Consegna — Nell'estratto sulle leggi della Regione Toscana riportato più avanti, trascrivi fedelmente il passo da «Prospettive assistenziali, n.» fino a «di Prospettive assistenziali.».

Estratto del documento —
·····

Prospettive assistenziali, n. 51, luglio - settembre 1980
LEGGI DELLA REGIONE
TOSCANA «INTERVENTI A FAVORE DELLE PERSONE NON
AUTOSUFFICIENTI» (1) E «IDONEITA' DELLE STRUTTURE DI
OSPITALITA' E DEI NUCLEI AFFIDATARI O OSPITANTI» (2)
Nel
pubblicare il testo delle leggi della Regione Toscana
n. 20 e 28 sottolineiamo che la linea perseguita offre purtroppo un notevole
spazio alle strutture tradizionali di ricovero per minori, per anziani e per
invalidi.
È un'ulteriore conferma della ristrutturazione in atto del
settore assistenziale da noi denunciate nell'editoriale del n. 48 di Prospettive assistenziali.
TESTO DELLA LEGGE N. 20
Art. 1
La presente legge in armonia con i principi contenuti
nella legge regionale 7 aprile 1976 n. 15, e successive integrazioni e
modificazioni e nell'ambito dell'integrazione dei servizi prevista dall'ultimo
comma dell'articolo 15 della legge 23 dicembre 1978, n. 833 disciplina gli
interventi a favore delle persone non autosufficienti che non possono essere
assistite nel proprio ambito familiare e vengono
ospitate in residenze sociali protette.

·····

Dati registrati —

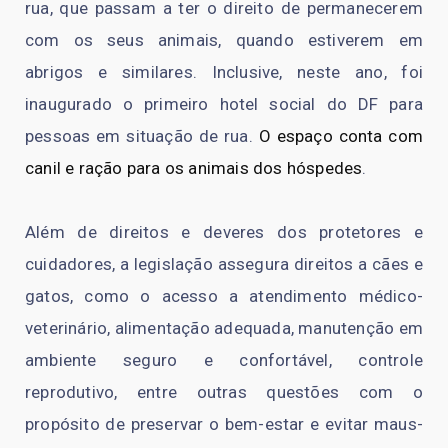
rua, que passam a ter o direito de permanecerem
com os seus animais, quando estiverem em
abrigos e similares. Inclusive, neste ano, foi
inaugurado o primeiro hotel social do DF para
pessoas em situação de rua.
O espaço conta com
canil e ração para os animais dos hóspedes
.
Além de direitos e deveres dos protetores e
cuidadores, a legislação assegura direitos a cães e
gatos, como o acesso a atendimento médico-
veterinário, alimentação adequada, manutenção em
ambiente seguro e confortável, controle
reprodutivo, entre outras questões com o
propósito de preservar o bem-estar e evitar maus-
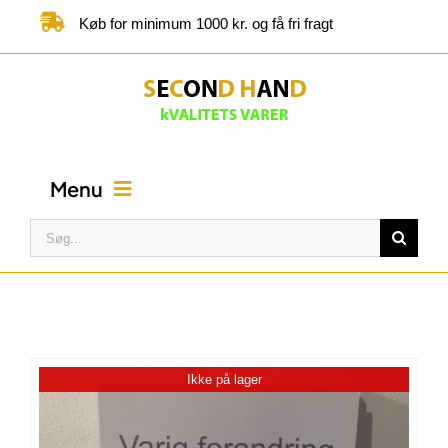
Skip
Køb for minimum 1000 kr. og få fri fragt
to
content
Menu
Søg
efter:
FORSIDE
BUTIK
Ikke på lager
KATEGORIER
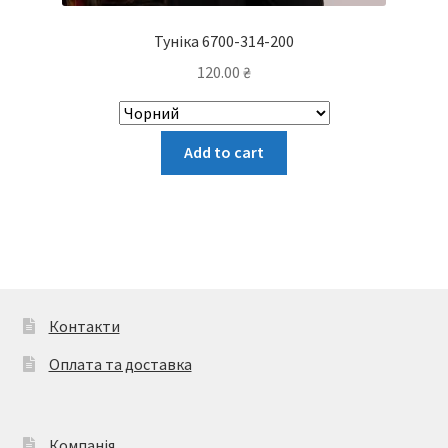
Туніка 6700-314-200
120.00
₴
Цей
Add to cart
товар
має
кілька
варіантів.
Параметри
можна
вибрати
Контакти
на
Оплата та доставка
сторінці
товару
Компанія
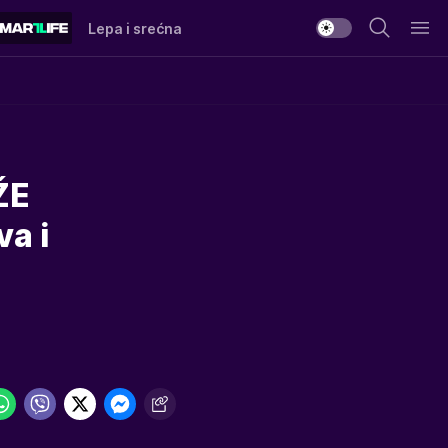
Lepa i srećna
ŽE
va i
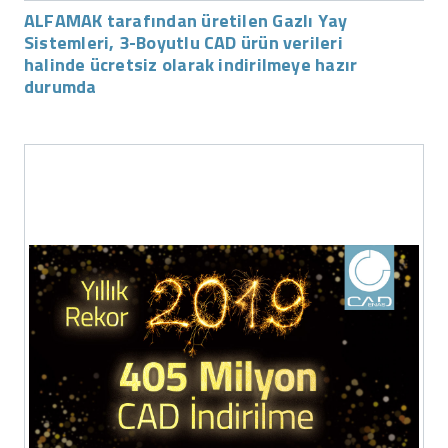
ALFAMAK tarafından üretilen Gazlı Yay
Sistemleri, 3-Boyutlu CAD ürün verileri
halinde ücretsiz olarak indirilmeye hazır
durumda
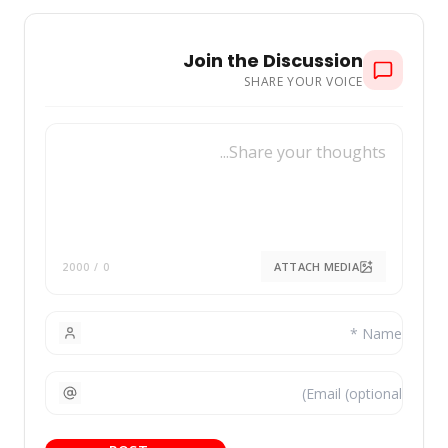
Join the Discussion
SHARE YOUR VOICE
ATTACH MEDIA
/ 2000
0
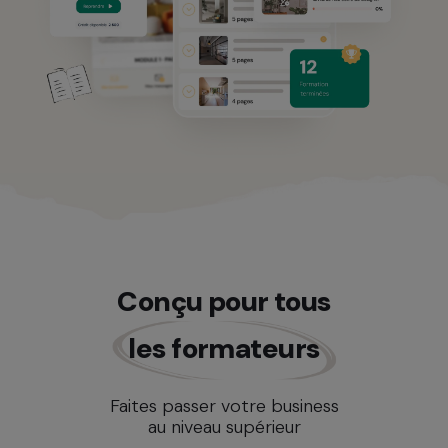
Conçu pour tous
les formateurs
Faites passer votre business
au niveau supérieur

·····

Esercizio svolto —
Prospettive assistenziali, n. 51, luglio - settembre 1980
LEGGI DELLA REGIONE
TOSCANA «INTERVENTI A FAVORE DELLE PERSONE NON
AUTOSUFFICIENTI» (1) E «IDONEITA' DELLE STRUTTURE DI
OSPITALITA' E DEI NUCLEI AFFIDATARI O OSPITANTI» (2)
Nel
pubblicare il testo delle leggi della Regione Toscana
n. 20 e 28 sottolineiamo che la linea perseguita offre purtroppo un notevole
spazio alle strutture tradizionali di ricovero per minori, per anziani e per
invalidi.
È un'ulteriore conferma della ristrutturazione in atto del
settore assistenziale da noi denunciate nell'editoriale del n. 48 di Prospettive assistenziali.